N4zroth
N4zroth

Reputation: 1366

Spring Boot - @EnableScheduling combined with spring-boot-starter-quartz

We have a project that uses somewhere around ten Quartz jobs via the aforementioned dependency. Everything seemed to work fine for a while but we have two jobs that just randomly stop working (all jobs are scheduled to run every five seconds). Our mitigation strategy was to migrate these jobs to Spring's 'own' scheduling as they do not require any input data. After adding @EnableScheduling and the appropriate @Scheduled annotation, they work fine and run every five seconds. The problem is that now, the 'old' Quartz jobs seemed to have stopped working (at least in our integration tests, they wait 20 seconds for an execution). The Quartz jobs just never fire. When increasing the timeout, the Quartz jobs sometimes start about 30 seconds after being scheduled. While they are running, the Spring jobs seem to wait. We have tried setting the thread count for both Quartz and Spring to > 50 but nothing seems to help.
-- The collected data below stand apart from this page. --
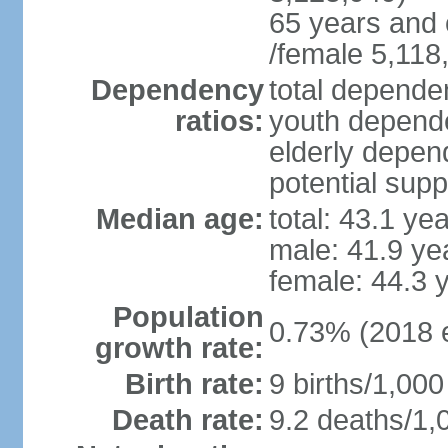
65 years and 
/female 5,118
Dependency
total dependen
ratios:
youth depende
elderly depend
potential supp
Median age:
total: 43.1 ye
male: 41.9 ye
female: 44.3 
Population
0.73% (2018 e
growth rate:
Birth rate:
9 births/1,000
Death rate:
9.2 deaths/1,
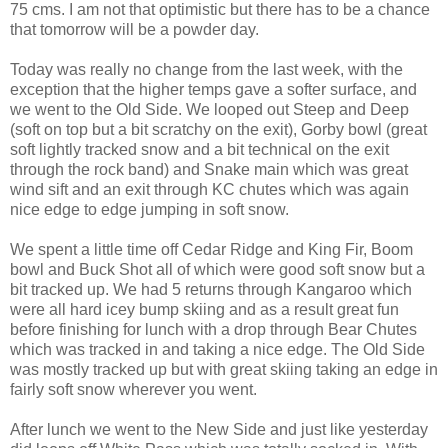
75 cms. I am not that optimistic but there has to be a chance
that tomorrow will be a powder day.
Today was really no change from the last week, with the
exception that the higher temps gave a softer surface, and
we went to the Old Side. We looped out Steep and Deep
(soft on top but a bit scratchy on the exit), Gorby bowl (great
soft lightly tracked snow and a bit technical on the exit
through the rock band) and Snake main which was great
wind sift and an exit through KC chutes which was again
nice edge to edge jumping in soft snow.
We spent a little time off Cedar Ridge and King Fir, Boom
bowl and Buck Shot all of which were good soft snow but a
bit tracked up. We had 5 returns through Kangaroo which
were all hard icey bump skiing and as a result great fun
before finishing for lunch with a drop through Bear Chutes
which was tracked in and taking a nice edge. The Old Side
was mostly tracked up but with great skiing taking an edge in
fairly soft snow wherever you went.
After lunch we went to the New Side and just like yesterday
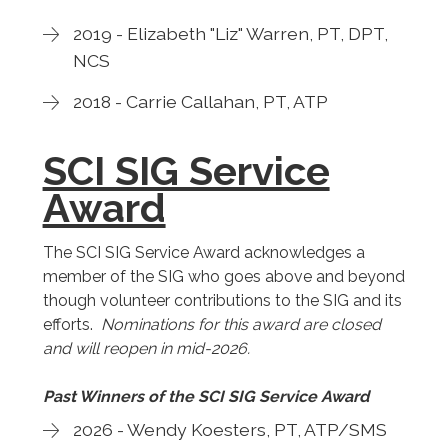
2019 - Elizabeth "Liz" Warren, PT, DPT,
NCS
2018 - Carrie Callahan, PT, ATP
SCI SIG Service
Award
The SCI SIG Service Award acknowledges a
member of the SIG who goes above and beyond
though volunteer contributions to the SIG and its
efforts.
Nominations for this award are closed
and will reopen in mid-2026.
Past Winners of the SCI SIG Service Award
2026 - Wendy Koesters, PT, ATP/SMS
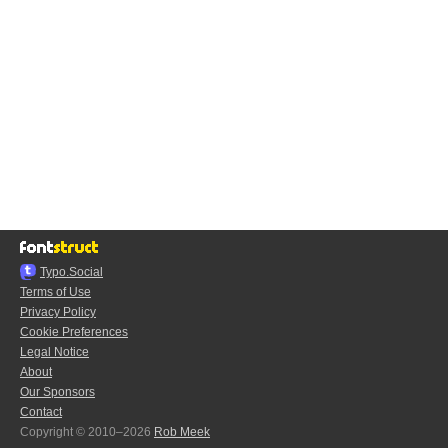
Typo.Social
Terms of Use
Privacy Policy
Cookie Preferences
Legal Notice
About
Our Sponsors
Contact
Copyright © 2010–2026
Rob Meek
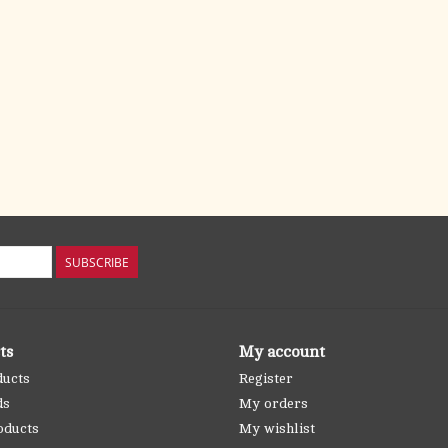
SUBSCRIBE
ts
My account
ducts
Register
ds
My orders
oducts
My wishlist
We're somewhat out of ideas, does anybody know a solution?

We're using Spring Boot 2.3.3. and the latest Quartz, 2.3.2.

Thanks.

Upvotes: 0

Views: 583

Answers (1)

N4zroth
N4zroth

Reputation: 1366

Ok so the problem seems to be with our @Transactional management - we seem to have somehow acquired a lock that blocks Quartz's scheduler from finding triggers that were scheduled for immediate execution (Quartz trigger does not fire immediately seems to have the same problem, but unrelated to Spring scheduling). We 'fixed' the problem by setting

spring.quartz.properties.org.quartz.scheduler.idleWaitTime=5000

This is obviously not a fix but instead of waiting for 30 seconds (the default for Quartz's idle wait time which initially made the jobs only being executed after said time), the scheduler only waits for five seconds to search for triggers after not finding one. This makes our immediate jobs trigger five seconds late but that isn't a problem in our use case.

Of course, this isn't the real solution, refining our @Transactionals would probably be the correct fix but we cannot do that right now, maybe sometime in the future.

Why the problem started ocurring after @EnableScheduling and not beforehand, we have no idea.